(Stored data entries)
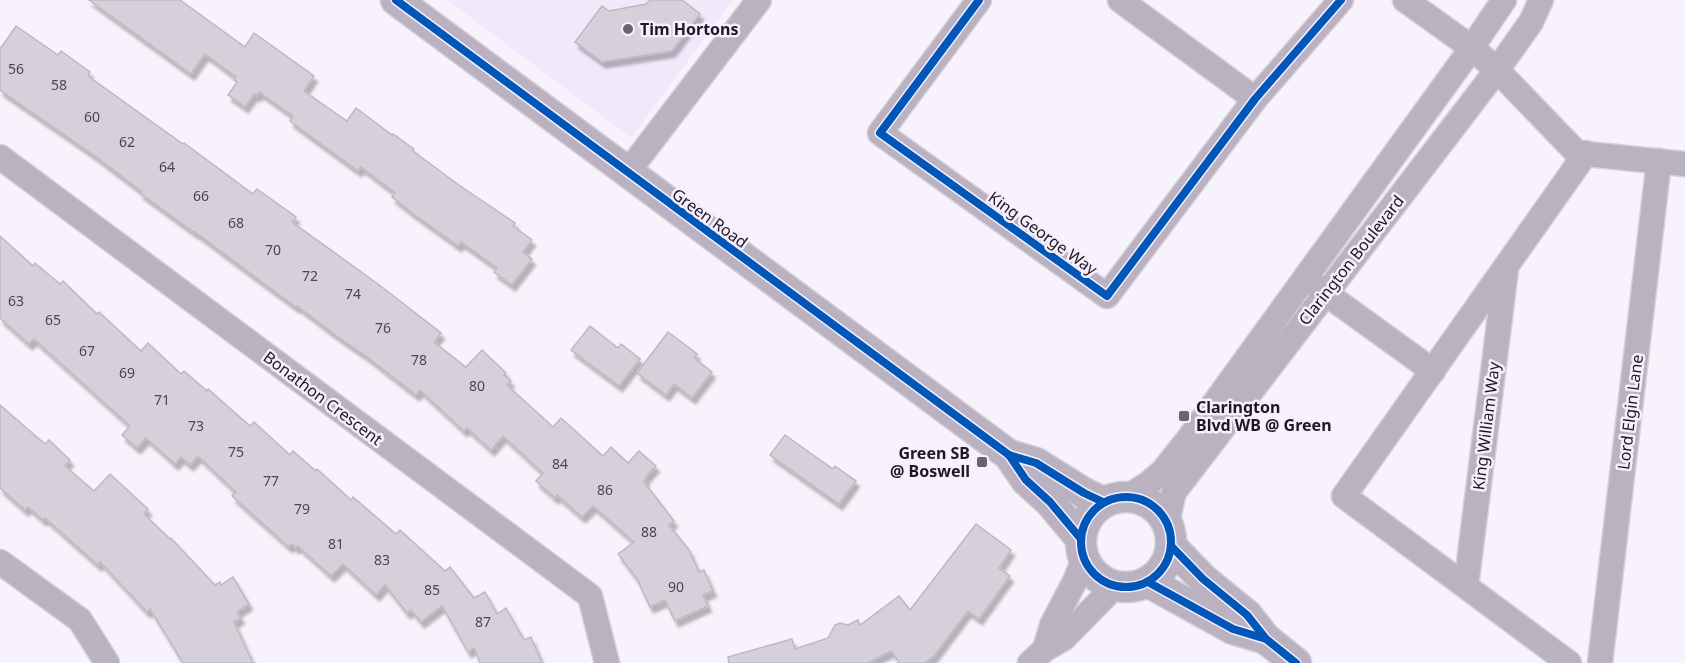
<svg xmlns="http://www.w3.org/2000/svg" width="1685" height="663" font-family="'Noto Sans',sans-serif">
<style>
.built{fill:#f2e8fb}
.building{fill:#d5d0da;stroke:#bdb8c1;stroke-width:1.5;filter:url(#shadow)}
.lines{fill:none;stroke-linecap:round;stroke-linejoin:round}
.minor-casing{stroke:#d4d0d8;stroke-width:27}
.tertiary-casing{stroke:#d4d0d8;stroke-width:33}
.minor{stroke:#bab2c0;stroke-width:24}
.tertiary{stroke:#bab2c0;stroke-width:30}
.cycleway-casing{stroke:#f7efff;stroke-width:11}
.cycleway{stroke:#0057b8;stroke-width:8}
.poi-dot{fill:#69646e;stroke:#f7efff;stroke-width:2}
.labels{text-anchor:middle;stroke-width:5;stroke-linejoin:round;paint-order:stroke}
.number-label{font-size:14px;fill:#4b4650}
.poi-label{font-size:16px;font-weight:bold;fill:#1d1822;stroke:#f7efff;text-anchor:start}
.street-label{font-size:16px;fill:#1d1822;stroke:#f7efff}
</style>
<defs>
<filter id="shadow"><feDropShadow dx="3.5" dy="6" stdDeviation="1.5" flood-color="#0004"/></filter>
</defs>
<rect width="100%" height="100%" fill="#f7f2fc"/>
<path class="built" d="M 447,0 L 733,0 L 631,138 Z"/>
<g class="building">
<path d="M 89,0 L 180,0 L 245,47 L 254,33 L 314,76 L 304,91 L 347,121 L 356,108 L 392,135 L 393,134 L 414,149 L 413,151 L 456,183 L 515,223 L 513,226 L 532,240 L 523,252 L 532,259 L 512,285 L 494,272 L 497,268 L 461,242 L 458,246 L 411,212 L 392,197 L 395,193 L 361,167 L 358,171 L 290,121 L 293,116 L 259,92 L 257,96 L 254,94 L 245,107 L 228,95 L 237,82 L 234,80 L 236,77 L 205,54 L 191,74 Z"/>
<path d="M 650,0 L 682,0 L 700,14 L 672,51 L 602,62 L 575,42 L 602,6 L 609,11 L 646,4 Z"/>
<path d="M 16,26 L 58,55 L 61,51 L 90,72 L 88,76 L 183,144 L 184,143 L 253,194 L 257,189 L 296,217 L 292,222 L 378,284 L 441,333 L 434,342 L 466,367 L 482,350 L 506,373 L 504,375 L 511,381 L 507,385 L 553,427 L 561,418 L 603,456 L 611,447 L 628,463 L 639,451 L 656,466 L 645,478 L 646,479 L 644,482 L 674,521 L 669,525 L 689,550 L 699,572 L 704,570 L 713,591 L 703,595 L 708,606 L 675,621 L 665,600 L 650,607 L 637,579 L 618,554 L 634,542 L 593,506 L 582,517 L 557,495 L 555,498 L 536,481 L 543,473 L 503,436 L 491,450 L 467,428 L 464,431 L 420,390 L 416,395 L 366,356 L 338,337 L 297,306 L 296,307 L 274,291 L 195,232 L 195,233 L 140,193 L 141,191 L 95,156 L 0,90 L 0,49 Z"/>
<path d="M 0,236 L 33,266 L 35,263 L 60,284 L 63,281 L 97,314 L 99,312 L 141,351 L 148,343 L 181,374 L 184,371 L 207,391 L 208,389 L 250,426 L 254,422 L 290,455 L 293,451 L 316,471 L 317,469 L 351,500 L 353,497 L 396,534 L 400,530 L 445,571 L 450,567 L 474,598 L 485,592 L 497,614 L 506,608 L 524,640 L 531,637 L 542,663 L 480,663 L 474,648 L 468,652 L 442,606 L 421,622 L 411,610 L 407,613 L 385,585 L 376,595 L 343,564 L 331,576 L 298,546 L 296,548 L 292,544 L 289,547 L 232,496 L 236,492 L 198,456 L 190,465 L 181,457 L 175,464 L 146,438 L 137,448 L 122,435 L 130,426 L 34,339 L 29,344 L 0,318 Z"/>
<path d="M 590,326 L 618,348 L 621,344 L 640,359 L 619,386 L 571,350 Z"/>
<path d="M 668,332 L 697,354 L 694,358 L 712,372 L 692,398 L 674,384 L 666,395 L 637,373 Z"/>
<path d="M 0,405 L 45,444 L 49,440 L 70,460 L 65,466 L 94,491 L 110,474 L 148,509 L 144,514 L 170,539 L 171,538 L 215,585 L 220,582 L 221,585 L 233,577 L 249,604 L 237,612 L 241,618 L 234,622 L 253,663 L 183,663 L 150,609 L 147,612 L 100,562 L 98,565 L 45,518 L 43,520 L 28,507 L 25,510 L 0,488 Z"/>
<path d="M 785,435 L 833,469 L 835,466 L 856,481 L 839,504 L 770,455 Z"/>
<path d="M 976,524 L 1011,550 L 999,568 L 1010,576 L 979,619 L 968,611 L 934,656 L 924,663 L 900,663 L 891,651 L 868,663 L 729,663 L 728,657 L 792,639 L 795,649 L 828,638 L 835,625 L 840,623 L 848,625 L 858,620 L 860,625 L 899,596 L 910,610 Z"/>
</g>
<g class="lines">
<g class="minor-casing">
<g id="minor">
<path d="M 979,0 L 880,133 L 1107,296 L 1255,99 L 1341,0"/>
<path d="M 1120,0 L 1255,99"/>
<path d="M 1405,0 L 1472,48 L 1497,70 L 1577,153 L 1685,164"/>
<path d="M 0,157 L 590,596 L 607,663"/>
<path d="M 627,173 L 759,0"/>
<path d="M 1314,284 L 1325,293 L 1433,371"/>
<path d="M 1129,496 L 1148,484 L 1163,471 L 1187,441 L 1466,56 L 1504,0"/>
<path d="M 1167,522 L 1174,492 L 1497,70 L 1531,22 L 1541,0"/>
<path d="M 0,562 L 80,620 L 107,663"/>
<path d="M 1466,586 L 1506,269"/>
<path d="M 1045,649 L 1052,625 L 1075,581 L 1084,559"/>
<path d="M 1030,663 L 1045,649 L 1064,638 L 1115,586"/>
<path d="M 1569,663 L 1344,496 L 1586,153"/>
<path d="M 1600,663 L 1659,161"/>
</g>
</g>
<g class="tertiary-casing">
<g id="tertiary">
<path d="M 396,0 L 1009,455 L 1026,480 L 1050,502 L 1081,539"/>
<path d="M 1009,455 L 1036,463 L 1084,493 L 1103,502"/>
<circle cx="1126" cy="542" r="45"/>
<path d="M 1172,547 L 1203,579 L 1247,615 L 1266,639 L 1296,663"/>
<path d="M 1148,582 L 1233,629 L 1266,639"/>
</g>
</g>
<use href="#minor" class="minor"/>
<use href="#tertiary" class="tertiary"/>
<g class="cycleway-casing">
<g id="cycleway">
<path d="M 396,0 L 1009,455 L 1026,480 L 1050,502 L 1081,539"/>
<path d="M 979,0 L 880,133 L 1107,296 L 1255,99 L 1341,0"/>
<path d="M 1009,455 L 1036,463 L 1084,493 L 1103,502"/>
<circle cx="1126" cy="542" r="45"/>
<path d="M 1172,547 L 1203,579 L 1247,615 L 1266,639 L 1296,663"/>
<path d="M 1148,582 L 1233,629 L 1266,639"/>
</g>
</g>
<use href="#cycleway" class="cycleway"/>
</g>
<g class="poi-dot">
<circle cx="628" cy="29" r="6"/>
<rect x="1178" y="410" width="12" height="12" rx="3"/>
<rect x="976" y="456" width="12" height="12" rx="3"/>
</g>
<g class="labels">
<g class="number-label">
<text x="16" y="74">56</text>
<text x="59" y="90">58</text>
<text x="92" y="122">60</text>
<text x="127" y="147">62</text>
<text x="167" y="172">64</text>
<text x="201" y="201">66</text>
<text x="236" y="228">68</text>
<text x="273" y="255">70</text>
<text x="310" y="281">72</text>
<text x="353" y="299">74</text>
<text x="16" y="306">63</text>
<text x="53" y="325">65</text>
<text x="383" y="333">76</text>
<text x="87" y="356">67</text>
<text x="419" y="365">78</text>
<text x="127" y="378">69</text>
<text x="477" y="391">80</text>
<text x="162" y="405">71</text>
<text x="196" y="431">73</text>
<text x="236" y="457">75</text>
<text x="560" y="469">84</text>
<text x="271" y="486">77</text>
<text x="605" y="495">86</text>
<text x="302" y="514">79</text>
<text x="649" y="537">88</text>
<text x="336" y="549">81</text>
<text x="382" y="565">83</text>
<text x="676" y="592">90</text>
<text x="432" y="595">85</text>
<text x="483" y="627">87</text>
</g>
<g class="poi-label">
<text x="640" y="35">Tim Hortons</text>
<text x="1196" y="413">Clarington<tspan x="1196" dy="18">Blvd WB @ Green</tspan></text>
<text x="970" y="459" text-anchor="end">Green SB<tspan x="970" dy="18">@ Boswell</tspan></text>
</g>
<g class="street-label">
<text transform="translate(710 218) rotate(36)" y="6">Green Road</text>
<text transform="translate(1043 233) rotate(36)" y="6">King George Way</text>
<text transform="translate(1351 260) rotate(-52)" y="6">Clarington Boulevard</text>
<text transform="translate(323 398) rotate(37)" y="6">Bonathon Crescent</text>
<text transform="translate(1630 412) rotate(-83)" y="6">Lord Elgin Lane</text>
<text transform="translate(1486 426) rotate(-83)" y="6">King William Way</text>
</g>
</g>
</svg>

» Exercise brief:
Pick out every line above that holds the word "shadow" and copy it.

» Answer below:
.building{fill:#d5d0da;stroke:#bdb8c1;stroke-width:1.5;filter:url(#shadow)}
<filter id="shadow"><feDropShadow dx="3.5" dy="6" stdDeviation="1.5" flood-color="#0004"/></filter>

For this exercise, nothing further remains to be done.